Wojtek Sokolowski wrote:
> At 01:28 AM 2/17/00 -0500, Yoshie wrote:
> >Is it in the objective interest of the working class to include organized
>
> That is the heart of the entire debate. Who decides what 'objective
> interests' of the working class are? Kelley and myself argued against a
> view that pundits have a better and more rational view on that issue than
> the working class itself.
As Plato showed 2500 years ago you can always win a debate if you write an opponent's case for him/her. Here Wojtek states two absurd views, of which he prefers the usual academic one. Pundits have nothing to do with it except in the fevered view of academics who have no experience in organizing so much as a church outing to the mall.

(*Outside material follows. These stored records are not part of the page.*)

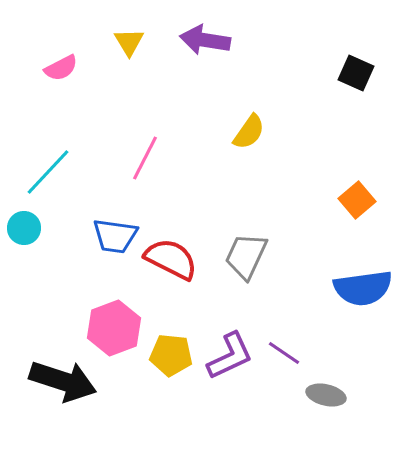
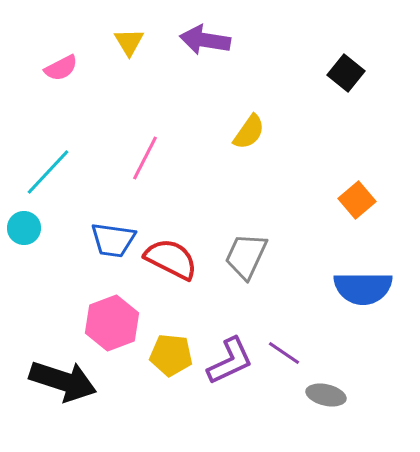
black square: moved 10 px left; rotated 15 degrees clockwise
blue trapezoid: moved 2 px left, 4 px down
blue semicircle: rotated 8 degrees clockwise
pink hexagon: moved 2 px left, 5 px up
purple L-shape: moved 5 px down
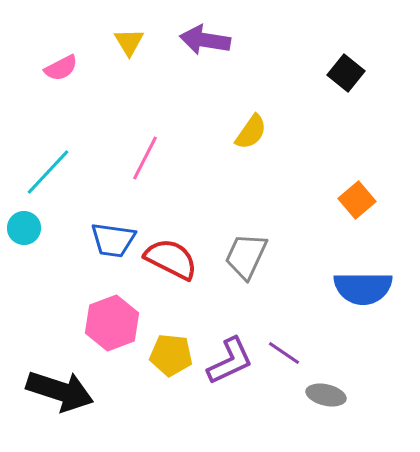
yellow semicircle: moved 2 px right
black arrow: moved 3 px left, 10 px down
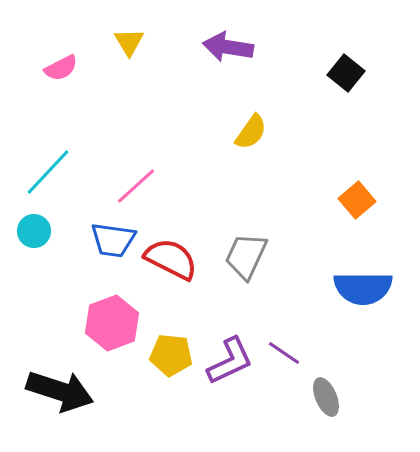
purple arrow: moved 23 px right, 7 px down
pink line: moved 9 px left, 28 px down; rotated 21 degrees clockwise
cyan circle: moved 10 px right, 3 px down
gray ellipse: moved 2 px down; rotated 54 degrees clockwise
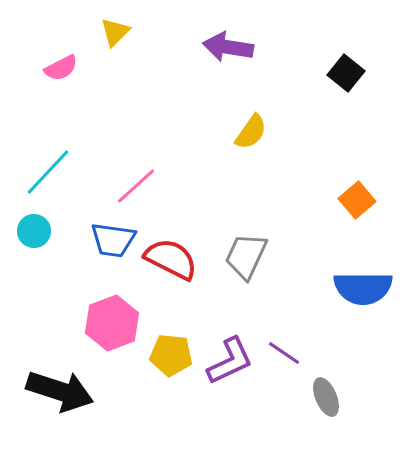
yellow triangle: moved 14 px left, 10 px up; rotated 16 degrees clockwise
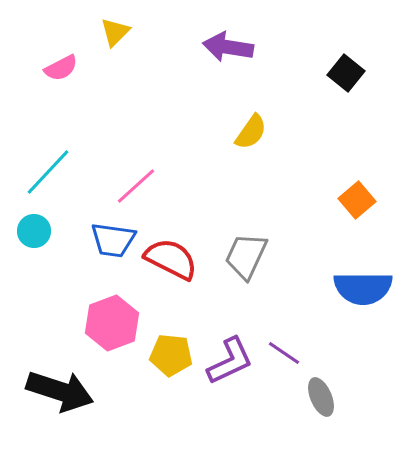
gray ellipse: moved 5 px left
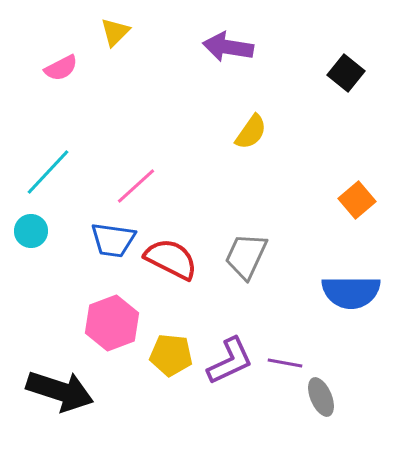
cyan circle: moved 3 px left
blue semicircle: moved 12 px left, 4 px down
purple line: moved 1 px right, 10 px down; rotated 24 degrees counterclockwise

We live in a bourgeois democracy. That means *no* group (including the ruling class) "speaks for itself"; rather various groups, organizations, and individuals propose themselves as the voice of a given group, which in turn (by various formal and informal means) ratifies or fails to ratify those self-elected spokespersons. At the present a cacophony of voices are claiming to speak for the working class. Some of those claimants are liars. Others may be right or wrong in their claims of what working class interests are. Tom thinks amnesty for workers is against the interest of workers. Steve thinks it is in workers' interests. Political struggle over years and decades will decide it.
Eventually the workers will in fact dispose. In the meantime anyone who thinks him/herself to have even a minimal sense of what the working class needs has an obligation to pretend to be a voice of the class and to compete with other voices to be heard. Wojtek assumes however that no one has any right to even attempt to formulate goals for the working class until he/she has been vetted as it were by academic blowhards such as Wojtek.
A union election is the simplest example. Does anyone honestly believe that the way a plant gets organized is that some day all the workers suddenly bolt from sleep, each in his/her isolation suddenly exclaiming, "Gee, we need a union!" This seems to be the model Wojtek and Kelley have in mind in their a priori condemnation of anyone's attempting to speak for the workers.
Actually, anyone on this list who claims not to know what is in the objective interests of the working class is lying. Wojtek obviously thinks he knows. All of us are probably wrong in many ways. Some of us are probably wholly wrong. Wojtek seems to believe the issue can be settled in academic journals or in a Gallop poll of the workers. In fact a multi-front struggle will decide it, and how "workers" or anyone else happen to be thinking today will be of very little relevance to that struggle. That of course is another reason why it is simply unprincipled to blabber on this list about the subjective consciousness of workers. It is constantly changing. It will change enormously in all directions in the future. And of course we all have our estimations of how that consciousness may change and in what direction.
Given the very nature of the e-list medium, all statements on it are statements about objective reality, even statements denying knowledge of objective reality. Wojtek's attacks on professors or pundits are themselves instances of pundrity. I rather think this list should be renamed Uriah-Heep-talk. Everyone is so 'umble and so insistent that everyone else be so 'umble.
I call that humbleness sheer terror of ever being wrong. It is safer just to snipe at others. I would be terribly ashamed unless 50% of what I think and say at any given time turned out to be wrong. Anyone always right is a moral and intellectual coward.